Closed temporydan closed 5 months ago
@temporydan, if we have low-bit weights (W) and low-bit activations (X) along with a floating-point bias (FP_bias), it is possible to calculate the product of W and FP_bias separately before performing inference as W X + W FP_bias. This still allows us to accelerate the computation of W * X when deploying the quantized model. This practice is commonly used in Quantization-Aware Training (QAT). For more details, you can refer to the paper at https://arxiv.org/pdf/2003.03488.pdf. In the future, please make sure to do your research before leaving comments.

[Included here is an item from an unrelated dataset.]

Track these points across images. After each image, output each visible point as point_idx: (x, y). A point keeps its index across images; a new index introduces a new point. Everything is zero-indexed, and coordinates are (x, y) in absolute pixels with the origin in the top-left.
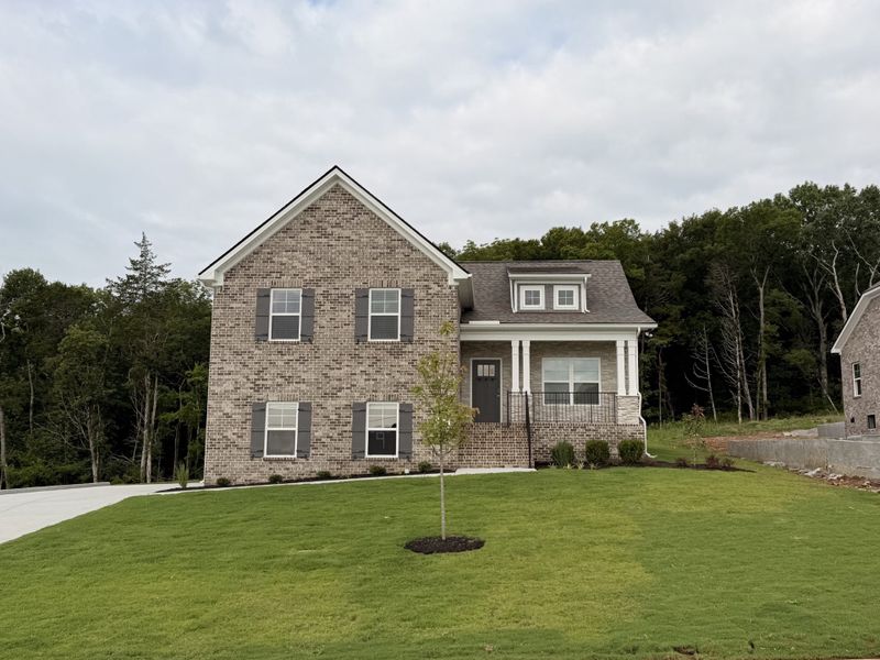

Thank you so much for your comments. However, can you please show us how this bias can accelerate the Conv op? Conv(x+bias)!=Conv(x)+Conv(bias). In practice, this added bias is meaningless on the Conv op. Or you may say we can use im2col to hijack the Conv op. Have you tried? GEMM+im2col is much slower than the Conv op. Besides, you need to store a float16 copy of the unrolled bias for the input x. Using these tricks to improve the accuracy is meaningless.
In the qlinear.py there are a lot of code snippets like this: input = self.input_quant_fn(input) # activation quantization input = self.move_aft(input) # add a FP bias out = nn.functional.linear(input, weight) or: input = self.input_quant_fn(input) # activation quantization input = self.move_aft(input) # add a FP bias out = nn.functional.conv2d(input, weight, self.bias, self.stride, self.padding, self.dilation, self.groups).
My point is: after you quantized the input to n-bit, a FP bias is added on it. Then what is the point of the input quantization??? How it can be activation quantization???? seriously? ICML?